When Congress passed the Personal Responsibility and Work Opportunity Act in 1996, it also mandated that the Commissioner redetermine the eligibility of all persons under the age of 18 who were receiving SSI benefits due to disability. Pub. L. 104-193, §211(d)(2) [set out as a note to 42U.S.C. §1382c.] Section 211(d)(2) provides that, in such redeterminations, "42U.S.C. §1382c(a)(4) shall not apply." In other words, Congress directed the Commissioner to make a redetermination of the child's eligibility for SSI disability benefits under the revised standard without regard to medical improvement.

In any event, plaintiff's argument misconstrues the ALJ's decision. The ALJ did not find that Eubanks experienced an improvement in his IQ. Rather, the ALJ found that the first IQ test, the one on which plaintiff relies, was not a valid test. The ALJ noted that Dr. Amble, who administered the 1999 test, stated that plaintiff appeared tired and lethargic, and his attention span was short during the testing. (Tr. 14). He also noted that some of Dr. Amble's mental status findings were inconsistent with other information in the record. (Tr. 16). The ALJ noted that Dr. Cashen assessed plaintiff as functioning in the low average range of intelligence. (Tr. 14).

Plaintiff's entire argument rests on the proposition that the ALJ had to accept the results of the IQ test administered by Dr. Amble in 1999. That is a faulty premise.

By its terms, Listing 112.05 requires a "valid" IQ score. It is appropriate for the ALJ to consider factors such as the claimant's condition and demeanor during IQ testing and whether the results of the testing are consistent with other evidence in the record. See, Maggard v. Apfel, 167 F.3d 376, 380 (7th Cir. 1999).

The evidence establishes that no one except Dr. Amble ever diagnosed plaintiff with mental retardation. Plaintiff was assessed as being "about average" intellectually when he was an inpatient at St. Mary's Hospital in 1996. At Franklin-Williamson Human Services, where he was counseled from 1994 through 1996, his "intellectual resources and insight" were noted to be among his strengths. (Tr. 204-205).
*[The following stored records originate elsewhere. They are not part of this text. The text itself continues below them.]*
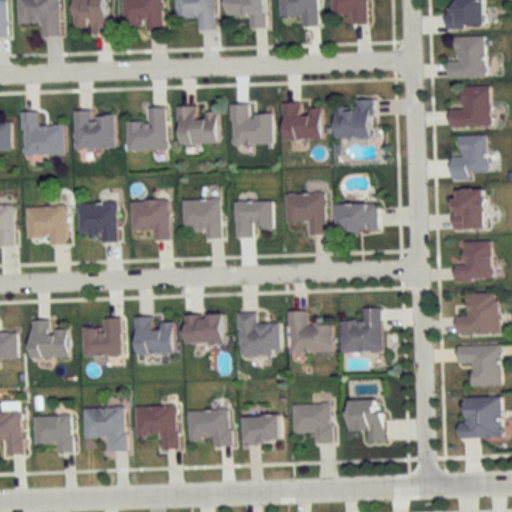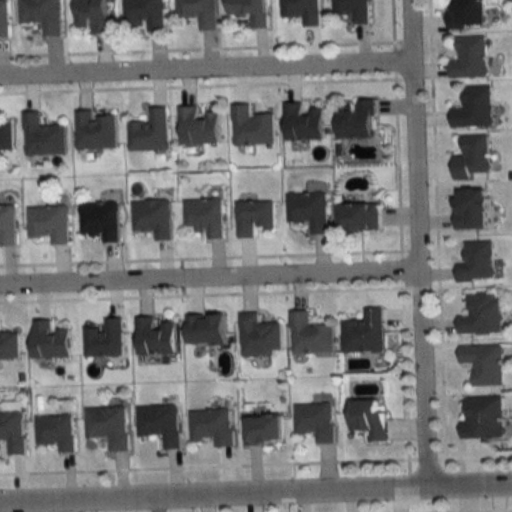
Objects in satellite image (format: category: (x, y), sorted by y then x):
building: (302, 10)
building: (353, 10)
building: (250, 11)
building: (198, 12)
building: (468, 13)
building: (43, 15)
building: (145, 15)
building: (92, 16)
building: (4, 18)
road: (392, 24)
road: (199, 47)
building: (470, 58)
road: (394, 59)
road: (205, 65)
road: (199, 84)
building: (474, 109)
building: (357, 121)
building: (304, 123)
building: (198, 127)
building: (252, 127)
building: (96, 131)
building: (151, 132)
building: (6, 136)
building: (43, 137)
building: (472, 158)
road: (398, 163)
building: (471, 209)
building: (309, 210)
building: (205, 217)
building: (254, 217)
building: (153, 218)
building: (359, 218)
building: (101, 221)
building: (49, 224)
building: (7, 226)
road: (436, 235)
road: (416, 242)
road: (202, 256)
building: (477, 262)
road: (401, 267)
road: (208, 274)
road: (203, 293)
building: (483, 314)
building: (206, 330)
building: (365, 333)
building: (311, 335)
building: (155, 337)
building: (259, 337)
building: (105, 339)
building: (50, 341)
building: (9, 346)
building: (484, 364)
road: (405, 374)
building: (484, 417)
building: (369, 418)
building: (316, 422)
building: (161, 424)
building: (109, 426)
building: (213, 427)
building: (264, 430)
building: (12, 432)
building: (56, 432)
road: (474, 454)
road: (425, 456)
road: (208, 465)
road: (256, 491)
road: (475, 510)
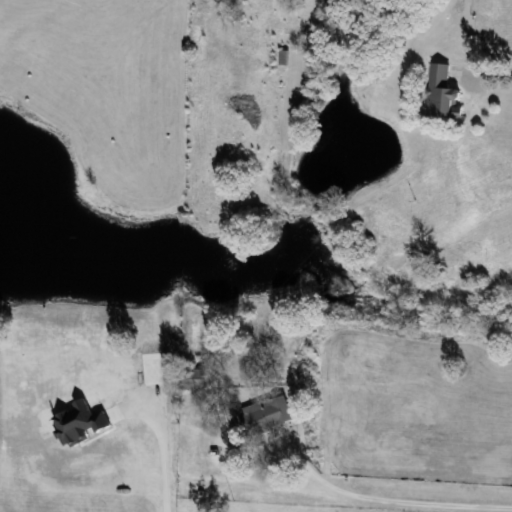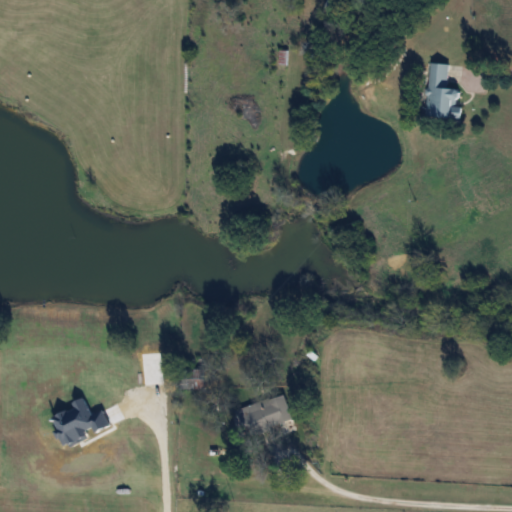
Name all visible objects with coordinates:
road: (495, 71)
building: (443, 93)
building: (263, 414)
road: (168, 450)
road: (400, 500)
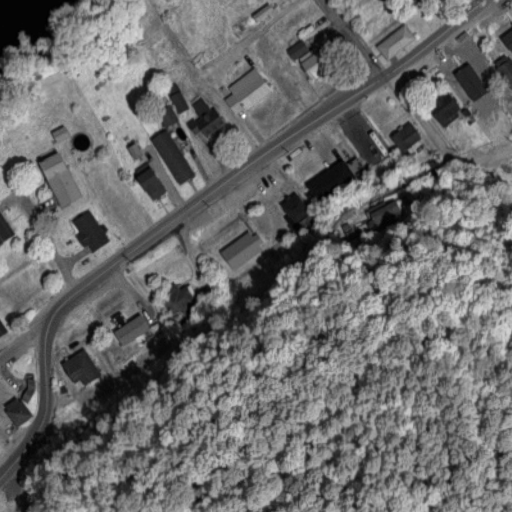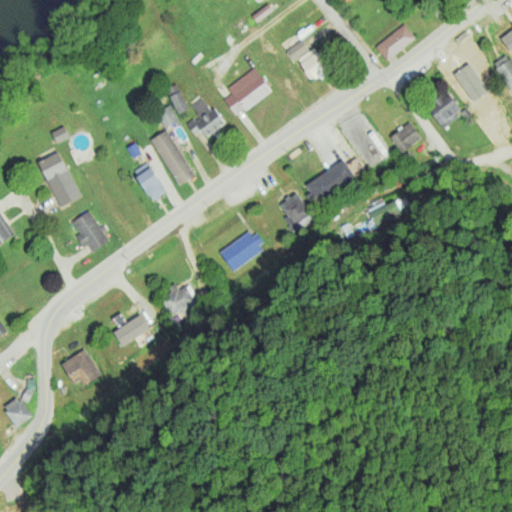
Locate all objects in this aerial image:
river: (3, 3)
road: (260, 27)
road: (351, 37)
road: (432, 37)
building: (394, 41)
building: (395, 41)
building: (509, 46)
building: (297, 49)
building: (307, 57)
building: (270, 63)
building: (314, 65)
building: (504, 66)
building: (505, 72)
building: (286, 78)
building: (478, 81)
building: (288, 82)
building: (246, 91)
building: (247, 95)
building: (177, 98)
building: (177, 99)
building: (441, 107)
building: (444, 108)
building: (465, 113)
building: (166, 116)
building: (166, 116)
building: (204, 117)
building: (204, 119)
building: (492, 123)
building: (494, 124)
building: (60, 133)
building: (59, 134)
building: (405, 136)
building: (404, 137)
road: (437, 140)
building: (172, 156)
building: (172, 157)
building: (59, 178)
building: (59, 180)
building: (149, 180)
building: (329, 181)
building: (329, 182)
building: (150, 183)
road: (207, 198)
building: (295, 210)
building: (298, 210)
building: (4, 228)
building: (89, 230)
building: (90, 231)
building: (3, 232)
building: (241, 248)
building: (241, 251)
building: (177, 298)
building: (179, 299)
building: (118, 319)
building: (2, 328)
building: (2, 328)
building: (129, 329)
building: (131, 329)
road: (22, 348)
building: (80, 367)
building: (81, 369)
building: (27, 390)
building: (17, 410)
building: (17, 412)
road: (42, 412)
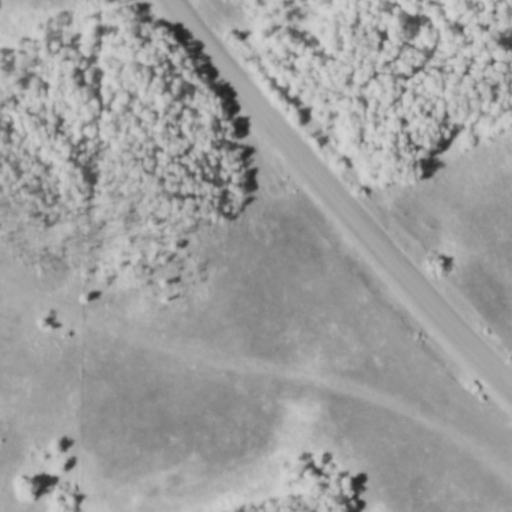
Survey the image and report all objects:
road: (335, 199)
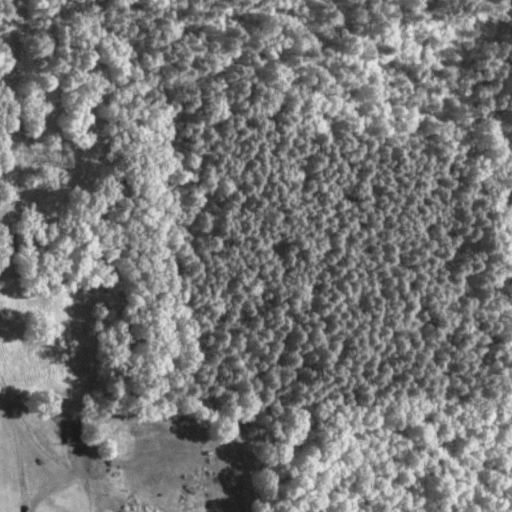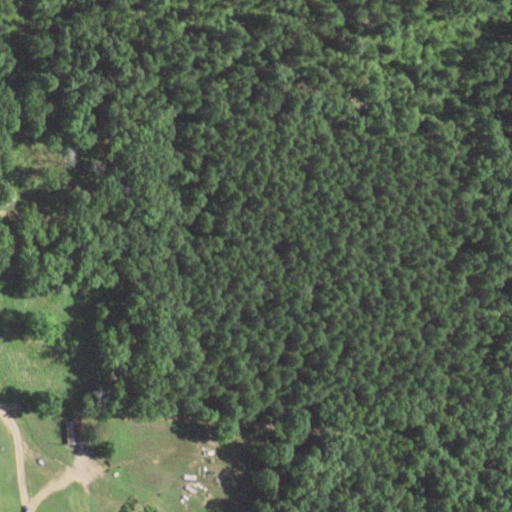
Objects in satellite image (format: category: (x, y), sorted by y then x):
road: (256, 410)
building: (76, 434)
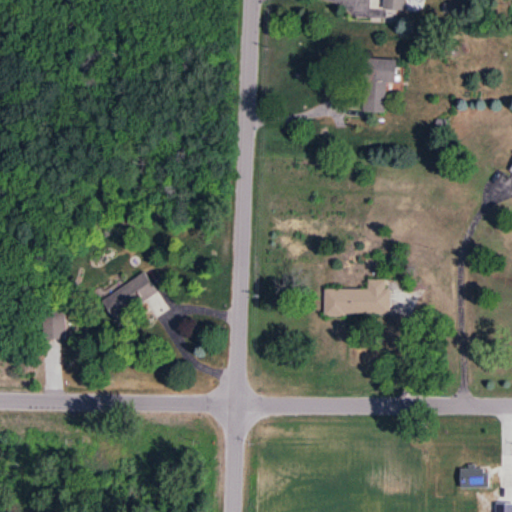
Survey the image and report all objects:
building: (394, 4)
building: (376, 82)
building: (511, 168)
road: (238, 255)
building: (130, 297)
building: (360, 300)
building: (55, 323)
road: (255, 402)
building: (476, 478)
building: (505, 479)
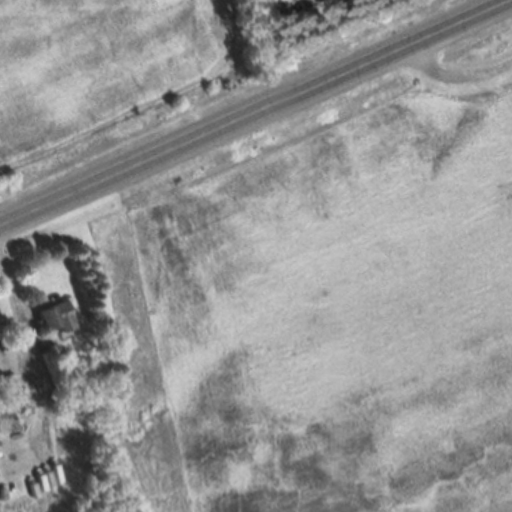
In 2002, Dr. Vincent assessed his intellectual functioning as borderline. (Tr. 280). In 2006, Dr. Peterson found that plaintiff's IQ was 86, which is in the low average range. (Tr. 400-402).

This Court's role is to determine whether the ALJ's decision was supported by substantial evidence, and not to weigh the evidence anew or substitute its judgment for that of the ALJ. Brewer v. Chater, 103 F.3d 1384, 1390 (7th Cir. 1997). ALJ Mills weighed the competing evidence, including the two different IQ scores, and reasonably determined that the first, lower, score was the result of invalid testing. While that conclusion is not necessarily the only conclusion compelled by the record, it is sufficiently supported by substantial evidence in the record and must therefore be accepted by this Court. Delgado v. Bowen, 782 F.2d 79, 82 (7th Cir.1986).
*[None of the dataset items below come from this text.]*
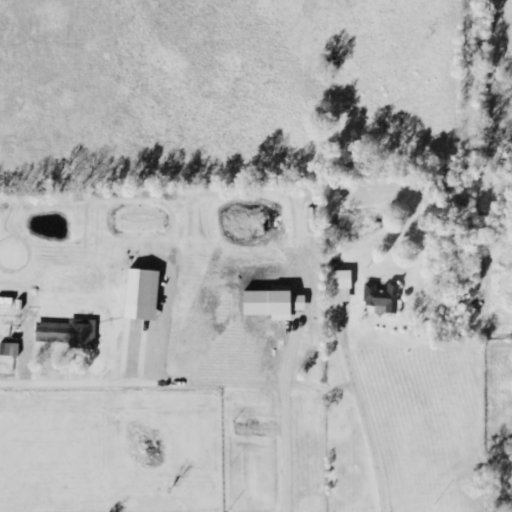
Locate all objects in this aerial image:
building: (380, 297)
building: (11, 352)
road: (80, 384)
road: (360, 421)
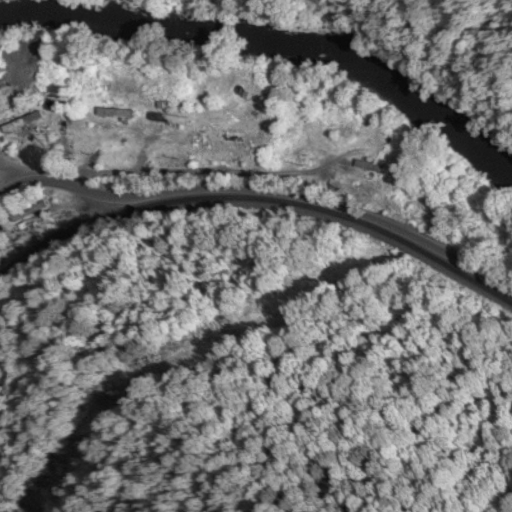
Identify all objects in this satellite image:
river: (272, 38)
building: (30, 114)
building: (338, 125)
building: (107, 126)
road: (262, 193)
railway: (258, 230)
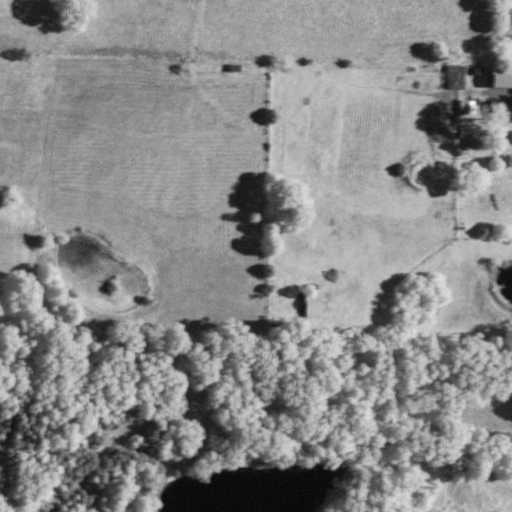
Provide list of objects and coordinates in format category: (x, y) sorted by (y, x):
building: (508, 3)
building: (508, 48)
building: (453, 73)
road: (511, 104)
building: (464, 106)
building: (495, 108)
building: (466, 129)
building: (311, 304)
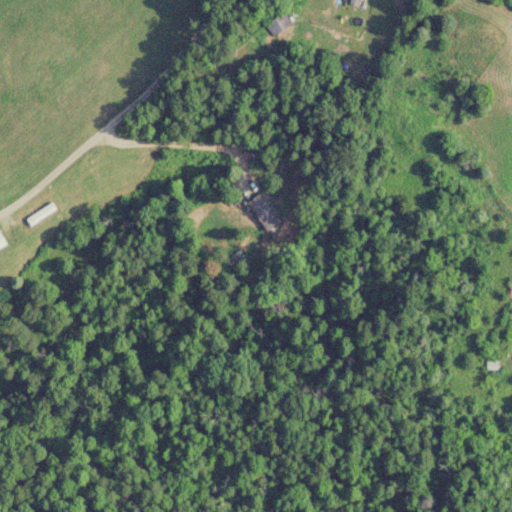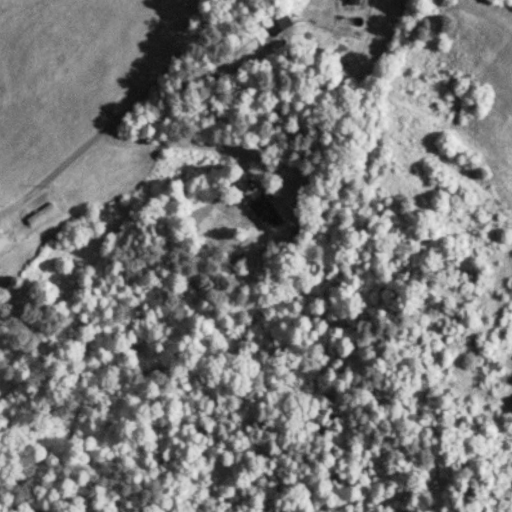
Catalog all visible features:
building: (279, 25)
road: (121, 116)
building: (265, 213)
building: (41, 215)
building: (1, 239)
Without the low score on the first IQ test, there is no basis for a finding that plaintiff met the requirements of Listing 112.05. Thus, the ALJ did not err in concluding upon redetermination that Eubanks did not meet the requirements for childhood disability.

Plaintiff does not advance any argument at all for why is disabled as an adult. The ALJ applied the correct five-step sequential analysis. (Tr. 19-20). In order to find that plaintiff meets the requirements of the adult mental retardation listing, one would have to find that the IQ test administered by Dr. Peterson in 2006 was invalid. However, the ALJ found that those results were valid, Tr. 21, and plaintiff has not suggested any reason to reject that finding.

Plaintiff has not raised any other issues. In particular, he has not challenged the ALJ's findings as to his credibility, or the ALJ's findings regarding his alleged physical conditions.

Recommendation

The decision of the ALJ is supported by substantial evidence in the record as a whole, and no errors of law were made. Therefore, this court recommends that the final decision of the Commissioner of Social Security, finding that plaintiff Danny W. Eubanks is not disabled, be AFFIRMED.

Objections to this Report and Recommendation must be filed on or before March 10, 2008.